Belge metni:
1920–1940 yılları arasında Nazi Almanyası’ndaki ırkçılık ile Amerika Birleşik Devletleri’ndeki ırkçılık arasındaki bazı benzerlikler nelerdi?
“Irk” ve “ırkçılık” sözcüklerinin anlamları zaman içinde değişmiş, farklı politik, sosyal ve kültürel şartlar altında farklılık göstermiştir. Nazi ırkçılığı ile Amerikan ırkçılığı, birbirinden farklı ve karmaşık konulardır. Bu tartışma sorusuyla Almanya’daki ırkçı Yahudi karşıtlığı ile Amerika Birleşik Devletleri’ndeki ırkçılık arasındaki ilişkiye odaklanılmaktadır. Bu geçmişlerin birbirine benzeyen ve birbirinden farklı yanları hakkında ayrıntılı bilgi edinin.
Bu tartışmayla ilgili diğer bilgileri öğrenmek için ilgili makalelere göz atabilirsiniz.
Tarihçe
Irkçılık, birbirinden çok farklı bu iki bağlam içinde her ülkenin geçmişi, siyasi sistemi ve kültürüne özgü şekilde gelişmiştir.

Çıkarılan kayıtlar:
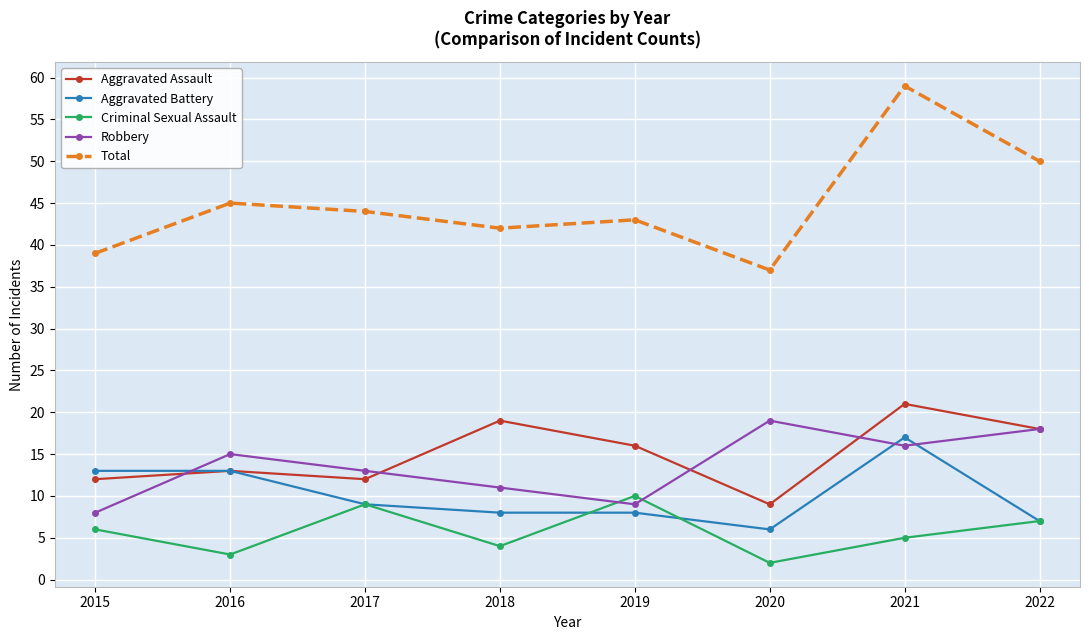

What is the average value of the Criminal Sexual Assault series?

6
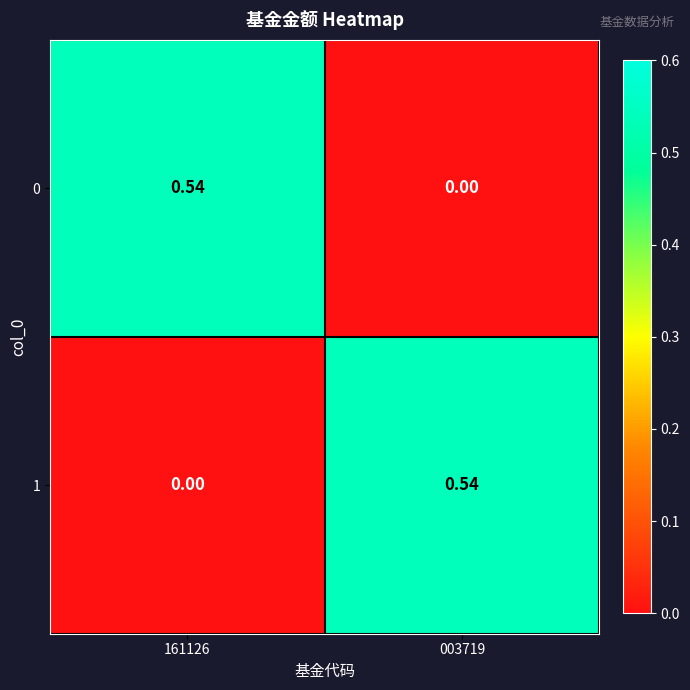

Count the number of data series in this chart.

2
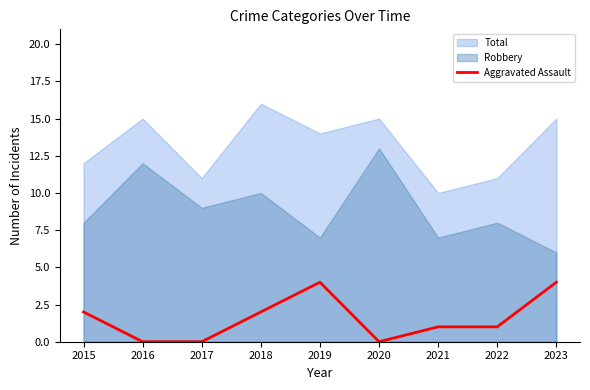

Between 2016 and 2019, which is larger?

2019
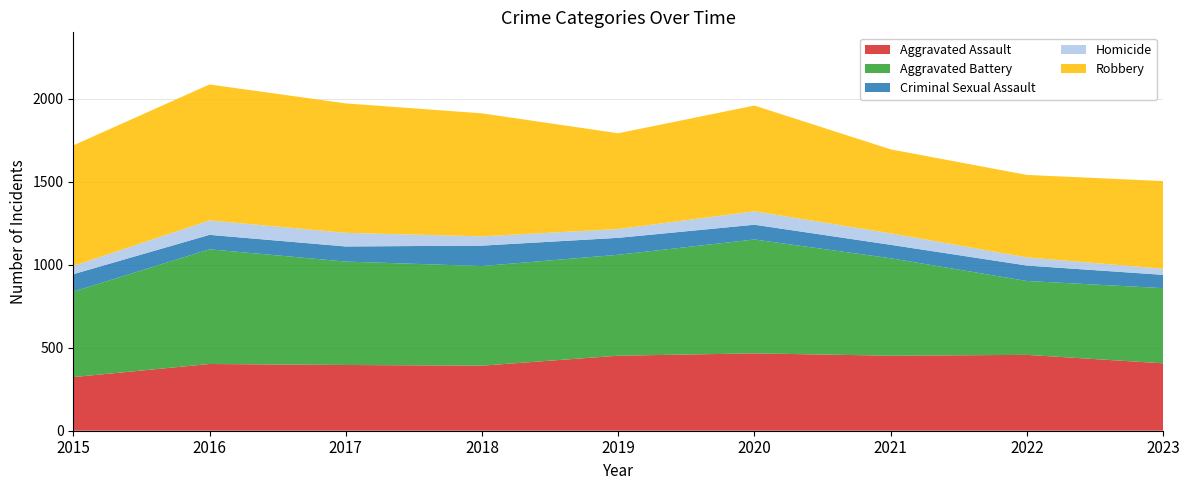

Reading left to right, transcribe all the data shown in this chart.

Aggravated Assault: 2015=323	2016=402	2017=396	2018=392	2019=452	2020=466	2021=452	2022=457	2023=406
Aggravated Battery: 2015=515	2016=691	2017=623	2018=600	2019=608	2020=686	2021=587	2022=445	2023=453
Criminal Sexual Assault: 2015=105	2016=87	2017=91	2018=123	2019=102	2020=89	2021=81	2022=93	2023=80
Homicide: 2015=50	2016=87	2017=82	2018=56	2019=53	2020=81	2021=69	2022=49	2023=37
Robbery: 2015=726	2016=819	2017=780	2018=741	2019=577	2020=637	2021=506	2022=497	2023=528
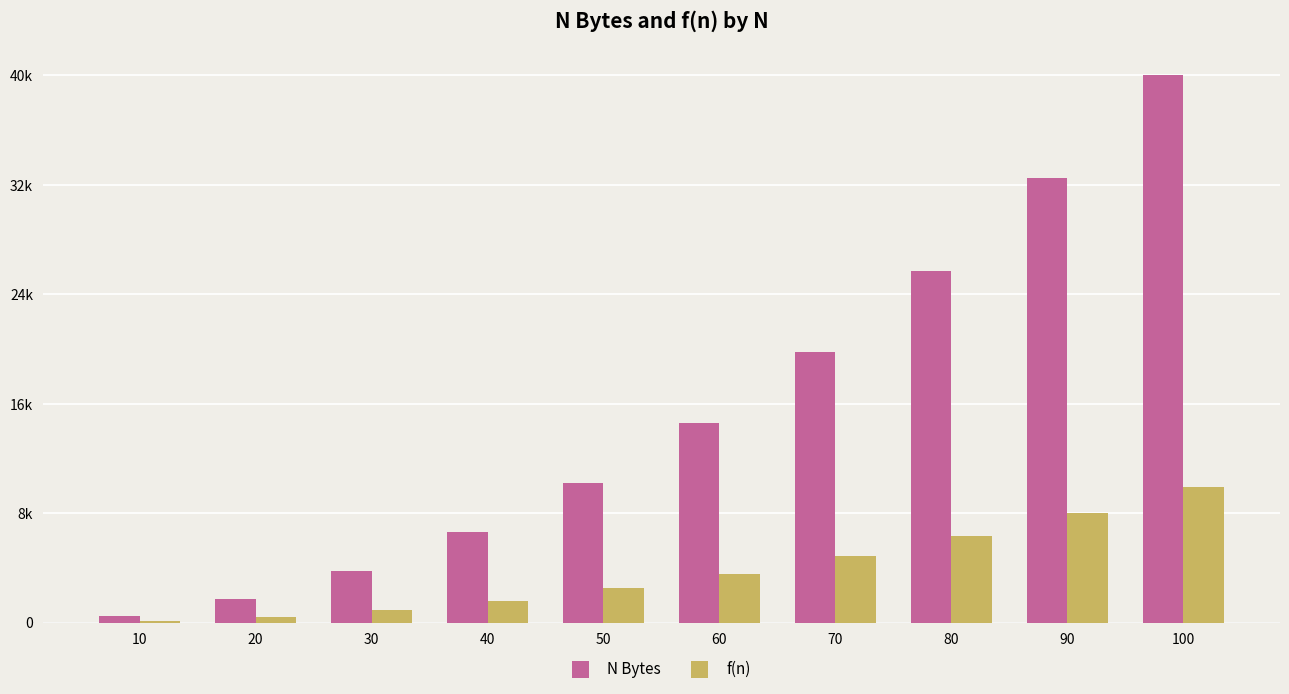

At which label is f(n) closest to 5109?

70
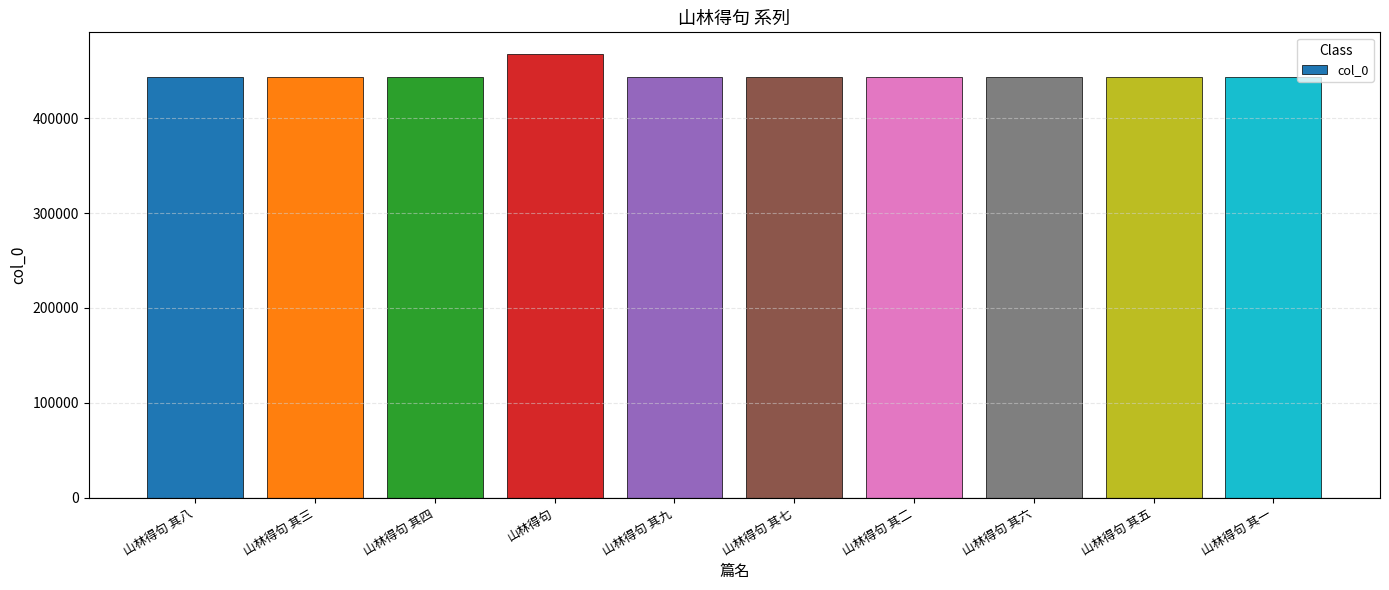

What is the average value?

445473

Göreviniz:
Irkçılık karşılaştırmasını ele alan metinde "1920–1940 yılları arasında" ifadesinden başlayıp "ayrıntılı bilgi edinin." ifadesine kadar uzanan bölümün tamamını yeniden yazın. Bu bölümde "Nazi" sözcüğünü her geçtiği yerde "Nasyonal Sosyalist" olarak değiştirin.

Görevin yanıtı:
1920–1940 yılları arasında Nasyonal Sosyalist Almanyası’ndaki ırkçılık ile Amerika Birleşik Devletleri’ndeki ırkçılık arasındaki bazı benzerlikler nelerdi?
“Irk” ve “ırkçılık” sözcüklerinin anlamları zaman içinde değişmiş, farklı politik, sosyal ve kültürel şartlar altında farklılık göstermiştir. Nasyonal Sosyalist ırkçılığı ile Amerikan ırkçılığı, birbirinden farklı ve karmaşık konulardır. Bu tartışma sorusuyla Almanya’daki ırkçı Yahudi karşıtlığı ile Amerika Birleşik Devletleri’ndeki ırkçılık arasındaki ilişkiye odaklanılmaktadır. Bu geçmişlerin birbirine benzeyen ve birbirinden farklı yanları hakkında ayrıntılı bilgi edinin.